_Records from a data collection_
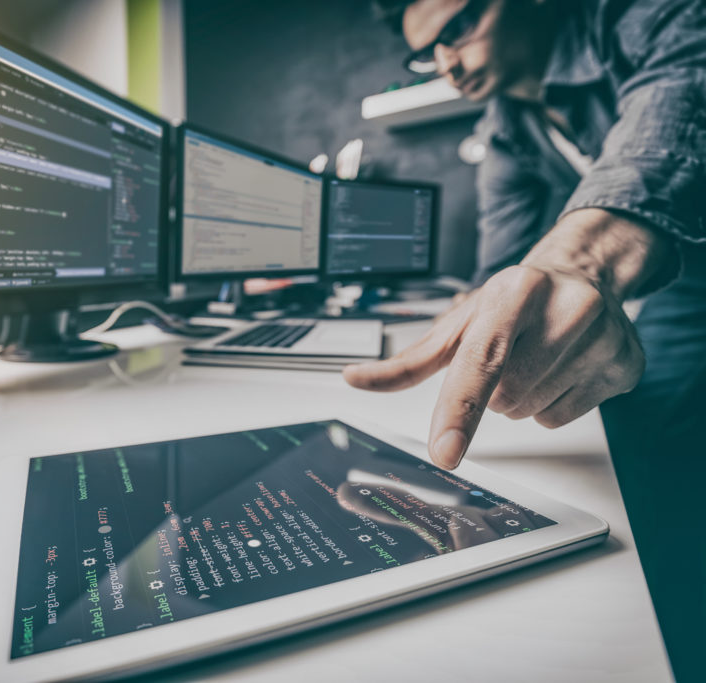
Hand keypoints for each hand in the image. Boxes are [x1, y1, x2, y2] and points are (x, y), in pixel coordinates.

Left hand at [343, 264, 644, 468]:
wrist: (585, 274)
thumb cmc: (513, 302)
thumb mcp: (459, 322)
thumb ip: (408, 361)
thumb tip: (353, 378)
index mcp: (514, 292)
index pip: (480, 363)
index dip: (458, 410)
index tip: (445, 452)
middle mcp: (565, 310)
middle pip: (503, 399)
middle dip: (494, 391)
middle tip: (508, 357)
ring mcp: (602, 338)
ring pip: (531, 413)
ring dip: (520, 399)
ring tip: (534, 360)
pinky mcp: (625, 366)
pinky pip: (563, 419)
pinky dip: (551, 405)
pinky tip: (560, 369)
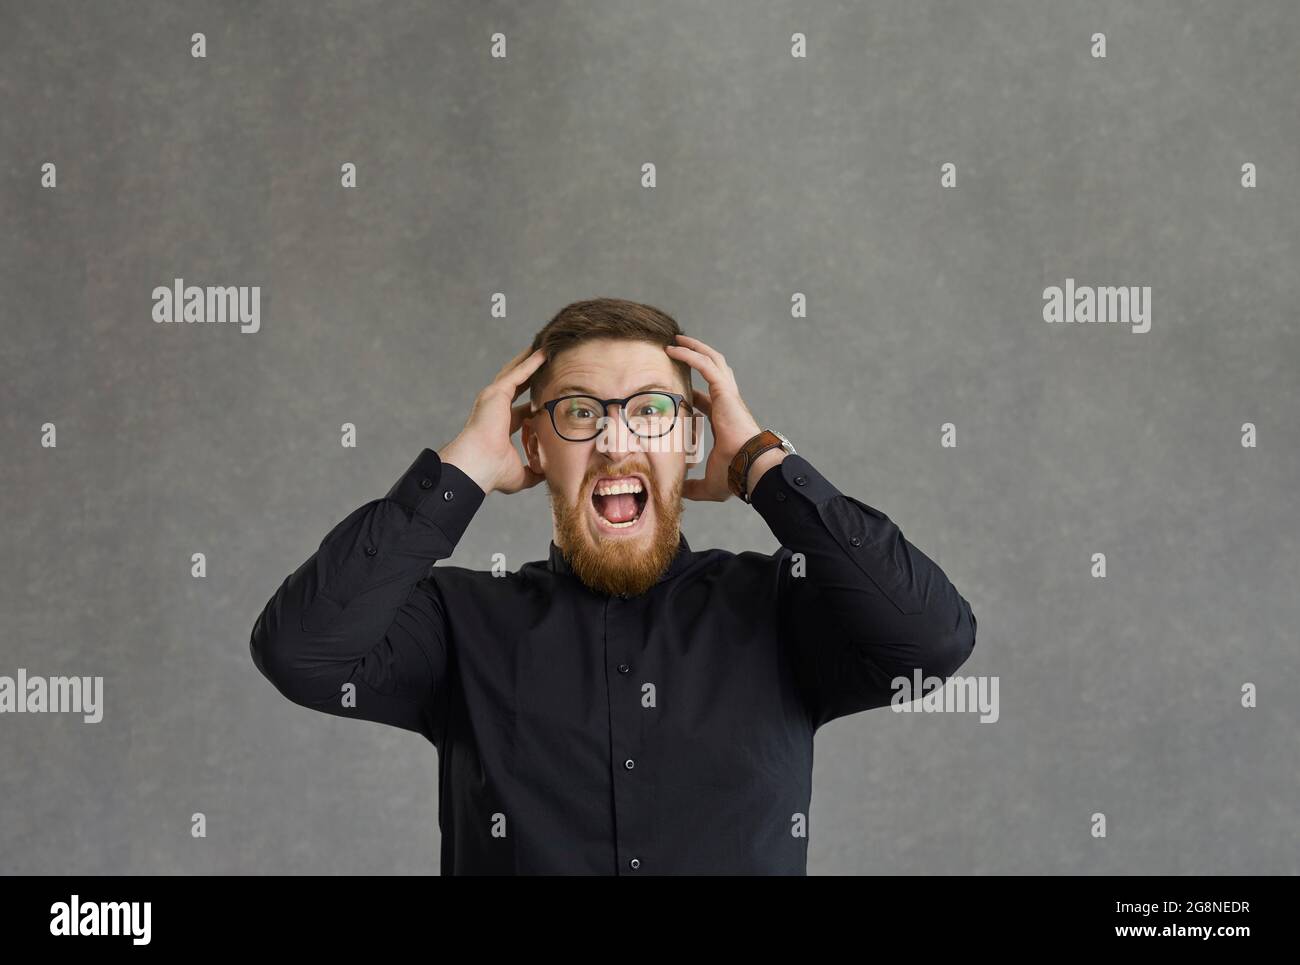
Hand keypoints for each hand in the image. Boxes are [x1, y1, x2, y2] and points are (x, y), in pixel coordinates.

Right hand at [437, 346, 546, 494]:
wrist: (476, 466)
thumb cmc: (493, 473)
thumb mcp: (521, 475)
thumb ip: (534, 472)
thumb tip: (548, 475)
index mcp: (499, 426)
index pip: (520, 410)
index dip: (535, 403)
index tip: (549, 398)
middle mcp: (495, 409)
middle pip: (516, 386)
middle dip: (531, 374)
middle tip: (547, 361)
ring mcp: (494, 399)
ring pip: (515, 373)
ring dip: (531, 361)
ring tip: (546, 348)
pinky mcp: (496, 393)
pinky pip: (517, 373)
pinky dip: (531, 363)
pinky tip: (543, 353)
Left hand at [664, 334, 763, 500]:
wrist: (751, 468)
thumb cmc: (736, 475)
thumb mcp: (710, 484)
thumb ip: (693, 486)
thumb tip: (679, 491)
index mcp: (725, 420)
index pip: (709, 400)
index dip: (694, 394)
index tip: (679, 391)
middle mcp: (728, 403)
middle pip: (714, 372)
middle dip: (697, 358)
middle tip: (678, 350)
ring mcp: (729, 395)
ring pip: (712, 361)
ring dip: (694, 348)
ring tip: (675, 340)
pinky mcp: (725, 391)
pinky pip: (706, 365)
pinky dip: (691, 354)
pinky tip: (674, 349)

==

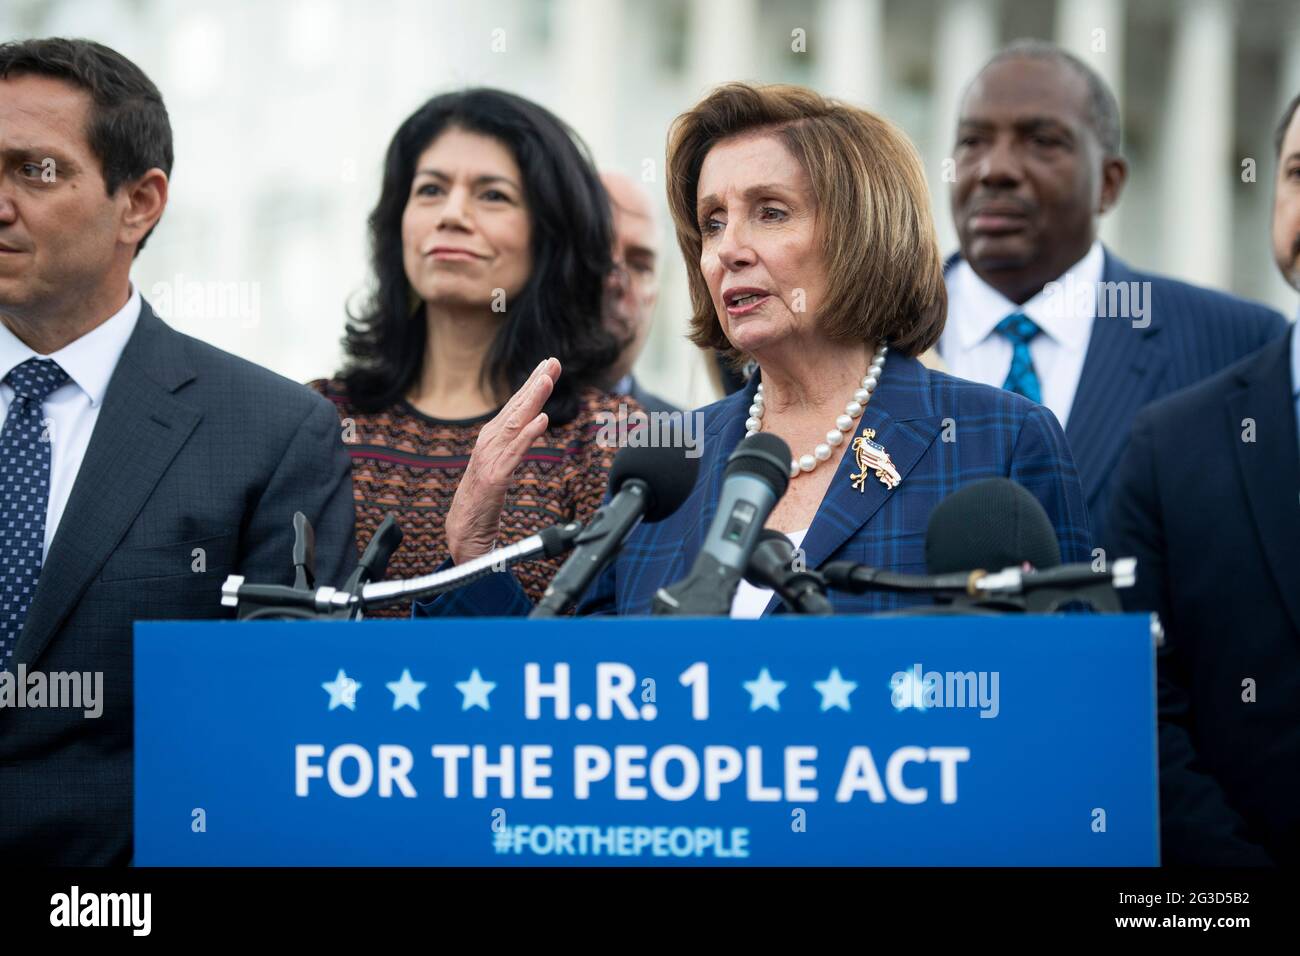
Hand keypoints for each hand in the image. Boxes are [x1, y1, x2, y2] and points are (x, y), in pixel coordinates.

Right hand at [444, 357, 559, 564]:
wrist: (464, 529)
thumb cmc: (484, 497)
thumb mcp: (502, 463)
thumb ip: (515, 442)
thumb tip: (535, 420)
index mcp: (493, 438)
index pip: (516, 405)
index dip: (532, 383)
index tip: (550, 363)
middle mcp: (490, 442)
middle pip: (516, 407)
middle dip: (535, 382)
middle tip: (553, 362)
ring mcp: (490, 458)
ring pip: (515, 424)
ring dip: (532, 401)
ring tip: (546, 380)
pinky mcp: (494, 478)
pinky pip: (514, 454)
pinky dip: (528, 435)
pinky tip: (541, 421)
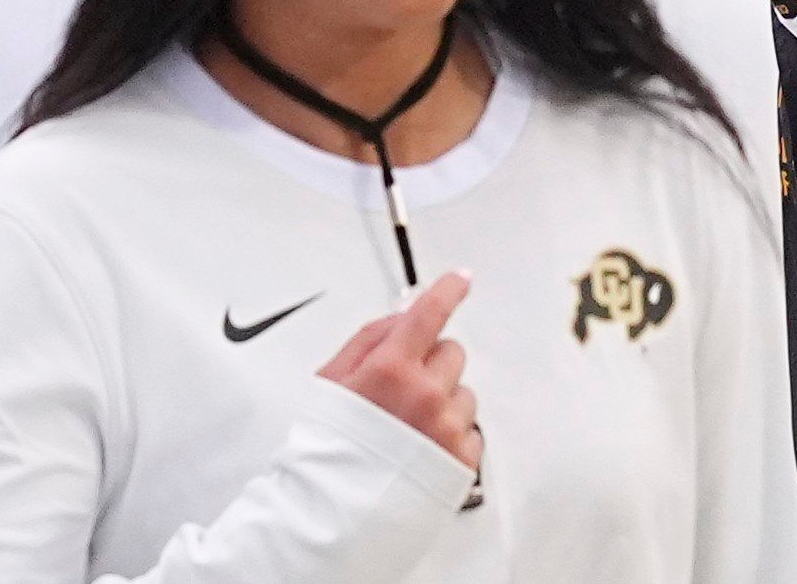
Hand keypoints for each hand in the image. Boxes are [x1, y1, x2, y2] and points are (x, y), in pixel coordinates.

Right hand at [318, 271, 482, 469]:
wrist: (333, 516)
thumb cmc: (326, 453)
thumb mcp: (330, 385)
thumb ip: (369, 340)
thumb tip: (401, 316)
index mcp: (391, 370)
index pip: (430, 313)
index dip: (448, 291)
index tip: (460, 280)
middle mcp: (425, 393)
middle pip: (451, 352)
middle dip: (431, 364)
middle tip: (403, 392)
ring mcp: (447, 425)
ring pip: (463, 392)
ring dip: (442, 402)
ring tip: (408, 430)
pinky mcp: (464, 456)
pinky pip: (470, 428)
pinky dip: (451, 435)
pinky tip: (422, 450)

_Task_
Transcribe the lines above between the line holding "index mcp: (391, 370)" and the line holding "ring tip: (408, 430)", inclusive, exactly as they stand and with nothing added.

_Solution to the exercise_
index mcp: (391, 370)
index pip: (430, 313)
index dip: (448, 291)
index tip: (460, 280)
middle mcp: (425, 393)
middle pip: (451, 352)
middle dip: (431, 364)
middle tip: (403, 392)
ring mcp: (447, 425)
ring pip: (463, 392)
ring dip: (442, 402)
ring tip: (408, 430)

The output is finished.